No group prompts more telephone pleas for help than does Scientology. Says Cynthia Kisser, the network’s Chicago-based Executive Director: “Scientology is quite likely the most ruthless, the most classically terroristic, the most litigious and the most lucrative cult the U.S. has ever seen. No cult extracts more money from its members.” Agrees Vicky Aznaran, who was one of Scientology’s six key leaders until she bolted from the church in 1987: “This is a criminal organization, day in and day out. It makes Jim and Tammy [Bakker] look like kindergarten.”
TIME:
Psychiatrists say these sessions can produce a drugged-like, mind-controlled euphoria that keeps customers coming back for more. To pay their fees, newcomers can earn commissions by recruiting new members, become auditors themselves (Miscavige did so at age 12), or join the church staff and receive free counseling in ex-change for what their written contracts describe as a “billion years” of labor.


John Weldon Especialista de Christian Research Institute reporta casos que incluyen alucinaciones, conducta irracional, desorientación grave de la personalidad, enfermedades físicas y mentales y aun suicidios por el uso de las terapias de la Cienciología.  La Revista Time reporta también suicidios.
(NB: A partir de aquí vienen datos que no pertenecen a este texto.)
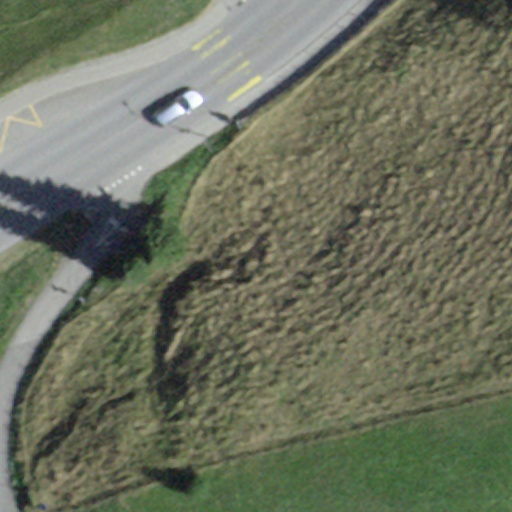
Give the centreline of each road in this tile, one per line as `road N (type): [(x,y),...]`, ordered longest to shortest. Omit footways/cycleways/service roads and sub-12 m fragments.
road 1 (residential): [(19,511),(2,443),(32,327),(81,264),(79,168)]
road 2 (secondary): [(314,0),(79,168)]
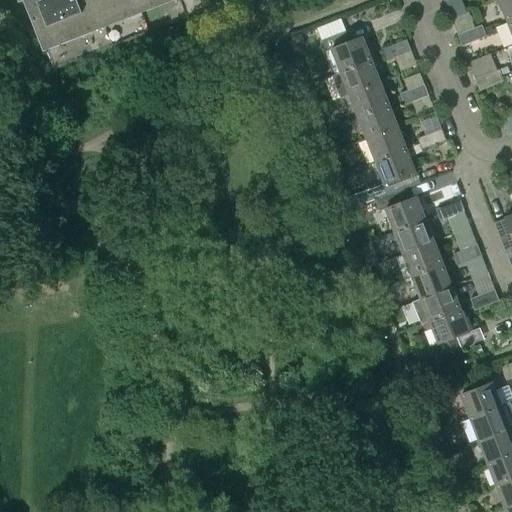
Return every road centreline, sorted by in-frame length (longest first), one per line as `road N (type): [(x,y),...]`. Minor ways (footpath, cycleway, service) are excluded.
road 1 (residential): [(418,0),(471,138),(485,148)]
road 2 (residential): [(485,148),(470,191),(511,292)]
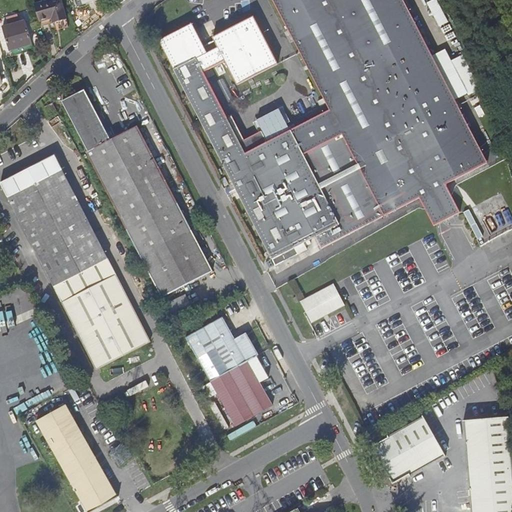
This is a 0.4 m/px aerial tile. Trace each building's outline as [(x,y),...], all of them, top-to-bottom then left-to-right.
[(42,27),(66,19),(59,0),(47,0),(34,4),(42,27)] [(272,0),(330,111),(290,132),(268,143),(246,154),(228,120),(205,74),(226,63),(238,87),(279,66),(254,19),(214,40),(215,43),(205,48),(193,25),(160,42),(276,266),(298,254),(295,248),(316,238),(322,250),(420,200),(423,206),(449,192),(446,187),(488,165),(402,0),(272,0)] [(450,25),(437,1),(429,6),(441,29),(450,25)] [(9,51),(32,45),(26,20),(2,27),(9,51)] [(32,46),(32,45),(9,51),(11,58),(34,52),(32,46)] [(51,118),(59,114),(54,104),(46,108),(51,118)] [(268,143),(290,132),(281,114),(280,110),(258,121),(262,130),(268,143)] [(122,162),(99,116),(88,121),(86,117),(74,123),(100,174),(99,175),(162,298),(213,272),(150,148),(122,162)] [(268,143),(262,130),(245,139),(233,117),(228,120),(246,154),(268,143)] [(91,225),(55,156),(1,184),(60,297),(97,370),(151,342),(91,225)] [(461,214),(449,192),(423,206),(435,228),(461,214)] [(346,305),(335,284),(301,302),(313,324),(346,305)] [(256,357),(258,355),(246,333),(235,339),(223,318),(187,338),(211,381),(256,357)] [(256,357),(211,381),(217,392),(236,426),(272,406),(259,383),(268,378),(256,357)] [(211,381),(202,387),(208,397),(217,392),(211,381)] [(67,405),(37,422),(89,511),(92,511),(119,496),(67,405)] [(511,511),(511,472),(508,417),(465,421),(472,511),(511,511)] [(445,454),(424,418),(373,447),(394,483),(445,454)]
Pepe Rodríguez en su libro “El Poder de las Sectas”, comenta el caso de una estafa grave a una mujer de alrededor de 30 años. El mismo junto con una diputada y juez federal de España fueron hostigados, investigados e intimidados por la secta por exponer sus acciones. Finalmente necesitaron escolta policiaca.
Perspectiva Política:  En mayo de 1995 personalidades de la alta política mexicana como Secretarios y Subsecretarios de Estado recibieron cartas y lujoso material de presentación de la secta de la Cienciología con el fin de hacer proselitismo, exhibir sus poderosos recursos y presentar una imagen de agrupación humanitaria, muy diferente a la realidad.